◆ What this exercise asks ◆
a - From the review of Moore's Observations, copy the stretch from "Author 9 books363 followers" through "what to read." word for word.
b - According to the review of Moore's Observations, which works does Linda Leavell's introduction associate with that book? List them all.

[BEGIN Document text]

Author 9 books363 followers
May 13, 2017
I have never known how to read Marianne Moore, either in the most elementary sense (as in, what book should I even be reading?) or the more advanced sense (as in, what on earth do these poems mean?). Encountering Moore's poems in anthologies, I found them totally befuddling; vaguely aware that her whole oeuvre was somehow compromised by dubious editorial decisions, mostly her own, I did not know how to go beyond the anthologies nor did I ever seriously try. This 2016 reissue of Moore's first authorized book, Observations (1924), has happily solved the problem of what to read.

Moore may have rewritten some of its contents beyond recognition and deleted some of its poems from her canon, deciding they were too difficult, when she became prominent and popular in the middle of the century.[1] Its importance as a modernist slim volume (its present editor, Linda Leavell, associates it in her introduction with "Eliot's The Waste Land (1922), Pound's early Cantos, Williams's Spring and All (1923), and Stevens's Harmonium (1923)"), however, means that Observations deserves to be read in its own right by every student of modernism.

So what do Marianne Moore's poems mean? I am still not perfectly sure. She reminds me of her contemporary, Hart Crane, in that I can read their poems over and over and remain mystified. The reasons for each poet's opacity, though, are very different, and the particular quality of Moore's difficulty gives me one way into her work. Crane is a mystic and a visionary; too high for reason, even for grammar, he seems to seek and to attain sheer glossolalia ("Oval encyclicals in canyons heaping / The impasse high with choir"), senselessness as the certification of his spiritual authenticity. Moore, by contrast, may be too reasonable. Her poems possess blinding clarity.

[END Document text]
[BEGIN Stored records]

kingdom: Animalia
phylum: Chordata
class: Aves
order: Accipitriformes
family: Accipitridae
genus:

[END Stored records]

◆ The results ◆
a -
Author 9 books363 followers
May 13, 2017
I have never known how to read Marianne Moore, either in the most elementary sense (as in, what book should I even be reading?) or the more advanced sense (as in, what on earth do these poems mean?). Encountering Moore's poems in anthologies, I found them totally befuddling; vaguely aware that her whole oeuvre was somehow compromised by dubious editorial decisions, mostly her own, I did not know how to go beyond the anthologies nor did I ever seriously try. This 2016 reissue of Moore's first authorized book, Observations (1924), has happily solved the problem of what to read.

b -
- Eliot's The Waste Land (1922)
- Pound's early Cantos
- Williams's Spring and All (1923)
- Stevens's Harmonium (1923)